Teaching Personas: Teaching for Learning & Teaching Who We Are

8 Oct

What do your students want/need to know about you? What is your “teaching persona?” Think about how you introduce yourself.  Knowing your educational background, research interests, or clinical specialty will help students find you credible. When it fits, tell students a bit about you as a person…pets, hobbies, etc.  When appropriate, acknowledge difficulties you may have had when first learning the topic you are teaching.  When you tell a story about how you messed up on a case, they will never forget the point you are making!
http://www.vetmed.wisc.edu/support/teaching/TeachingPersona.html

In this short clip from a Spring 2014 presentation, UArizona professor Ed Prather reminds a large audience of faculty and graduate student instructors, mainly from STEM colleges and departments, that we do bring – create – our individual teaching personas, that we do have to embrace adoption of personas in teaching, and that drawing on a multi-dimensional teaching “self” does make a difference in what’s going to happen in the classroom.

Teaching effectively requires that we – teachers and students – are present in the classroom.  Aware of the whole enterprise and the individuals gathered for what really is the interactive, personal and public work of learning and teaching.  Wayne Blvens-Tatum says this on consideration of how he’s developed as a teacher, developed teaching presences over time:

As I’ve gotten better at teaching, my teaching persona has edged ever closer to whatever might pass for my “real” persona. After enough years, I’ve started to grow more comfortable with myself in the classroom, more comfortable tolerating a certain amount of levity and personal disclosure I couldn’t have mustered seventeen years ago. Because I know how to maintain control, I don’t fear mutiny. Because I’m confident in my abilities, I’m more willing to admit my weaknesses or my lapses. Because I’m not trying to persuade my students that I’m not a fraud, I also tend to be more open and even to like the students more. An actor sees an audience, but I see individuals and personalities, and, I think, come across as more of a real person to them in consequence.
https://blogs.princeton.edu/librarian/2008/12/the_evolution_of_a_teaching_persona/  

Bill Phillips, a Central Florida faculty member, draws on research literature to offer five thinking points regarding enacting a “teaching persona” in face-to-face or online settings. It is, he proposes:

  • the professional “self” put forth when you teach students, a personal style, an in class presence,
  • a match with your critical beliefs.
  • a mode of interaction/facilitation that motivates student learners,
  • an accumulative of roles – cognitive, affective and managerial roles, and
  • one’s public teaching personality, teaching style.
--------
• _TASK ITEM_
Rewrite the teaching personas text between "Bill Phillips, a" and "your critical beliefs.", inclusive, and switch "critical beliefs" to "core beliefs". The material after this comes from a separate, unrelated source.

• _STORED DATA_
--------
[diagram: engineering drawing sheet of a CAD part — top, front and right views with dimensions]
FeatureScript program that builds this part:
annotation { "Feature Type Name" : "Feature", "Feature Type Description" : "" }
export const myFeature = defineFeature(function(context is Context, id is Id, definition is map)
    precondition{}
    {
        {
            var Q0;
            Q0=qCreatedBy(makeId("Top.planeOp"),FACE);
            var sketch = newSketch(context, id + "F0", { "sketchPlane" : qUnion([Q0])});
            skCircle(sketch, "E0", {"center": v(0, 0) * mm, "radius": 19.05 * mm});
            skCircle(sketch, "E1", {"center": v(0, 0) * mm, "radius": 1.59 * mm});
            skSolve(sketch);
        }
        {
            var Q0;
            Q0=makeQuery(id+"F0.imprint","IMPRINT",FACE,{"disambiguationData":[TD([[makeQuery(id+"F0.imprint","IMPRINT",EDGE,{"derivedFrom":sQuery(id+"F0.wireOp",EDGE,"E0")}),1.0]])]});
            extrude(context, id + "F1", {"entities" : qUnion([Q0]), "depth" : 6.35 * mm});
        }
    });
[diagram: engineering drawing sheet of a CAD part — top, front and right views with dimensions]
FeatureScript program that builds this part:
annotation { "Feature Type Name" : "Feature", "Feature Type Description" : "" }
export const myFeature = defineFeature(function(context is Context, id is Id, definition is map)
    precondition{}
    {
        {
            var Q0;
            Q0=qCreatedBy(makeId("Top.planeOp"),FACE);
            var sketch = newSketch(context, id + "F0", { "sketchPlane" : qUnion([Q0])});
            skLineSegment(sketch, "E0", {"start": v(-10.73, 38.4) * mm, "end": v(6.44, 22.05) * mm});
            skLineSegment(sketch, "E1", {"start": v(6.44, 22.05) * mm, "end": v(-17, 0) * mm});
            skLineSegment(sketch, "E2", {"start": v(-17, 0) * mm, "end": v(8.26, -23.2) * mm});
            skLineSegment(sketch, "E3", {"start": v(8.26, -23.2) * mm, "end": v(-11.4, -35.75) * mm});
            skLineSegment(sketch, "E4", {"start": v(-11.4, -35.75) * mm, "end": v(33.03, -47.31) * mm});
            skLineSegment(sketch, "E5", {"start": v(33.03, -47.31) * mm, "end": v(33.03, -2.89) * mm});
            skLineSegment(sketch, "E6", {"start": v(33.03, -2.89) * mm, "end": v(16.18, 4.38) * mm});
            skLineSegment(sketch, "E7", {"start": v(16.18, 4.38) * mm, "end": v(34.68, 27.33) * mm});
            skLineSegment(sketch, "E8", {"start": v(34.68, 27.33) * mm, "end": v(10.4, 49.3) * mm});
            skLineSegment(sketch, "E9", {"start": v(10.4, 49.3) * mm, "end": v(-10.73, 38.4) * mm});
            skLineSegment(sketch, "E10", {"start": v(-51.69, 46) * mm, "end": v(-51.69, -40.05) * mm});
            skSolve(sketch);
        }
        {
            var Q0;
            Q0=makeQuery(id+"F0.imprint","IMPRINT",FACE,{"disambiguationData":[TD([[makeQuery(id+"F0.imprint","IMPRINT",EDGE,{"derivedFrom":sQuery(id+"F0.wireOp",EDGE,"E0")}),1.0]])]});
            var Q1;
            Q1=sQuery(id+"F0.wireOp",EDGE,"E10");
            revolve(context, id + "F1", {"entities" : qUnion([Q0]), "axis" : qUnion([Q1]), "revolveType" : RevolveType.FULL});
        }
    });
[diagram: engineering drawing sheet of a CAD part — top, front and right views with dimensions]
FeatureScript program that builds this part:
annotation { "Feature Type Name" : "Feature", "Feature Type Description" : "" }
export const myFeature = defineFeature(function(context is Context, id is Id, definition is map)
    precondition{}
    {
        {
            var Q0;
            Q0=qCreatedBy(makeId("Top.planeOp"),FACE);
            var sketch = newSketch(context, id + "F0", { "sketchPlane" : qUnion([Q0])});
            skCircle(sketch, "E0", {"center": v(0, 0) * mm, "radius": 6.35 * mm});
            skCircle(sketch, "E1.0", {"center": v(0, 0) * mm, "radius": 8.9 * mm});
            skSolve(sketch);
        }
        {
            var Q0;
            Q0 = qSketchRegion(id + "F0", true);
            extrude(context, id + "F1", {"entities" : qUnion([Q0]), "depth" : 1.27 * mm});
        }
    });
--------
• _TASK ANSWER_
Bill Phillips, a Central Florida faculty member, draws on research literature to offer five thinking points regarding enacting a “teaching persona” in face-to-face or online settings. It is, he proposes:

  • the professional “self” put forth when you teach students, a personal style, an in class presence,
  • a match with your core beliefs.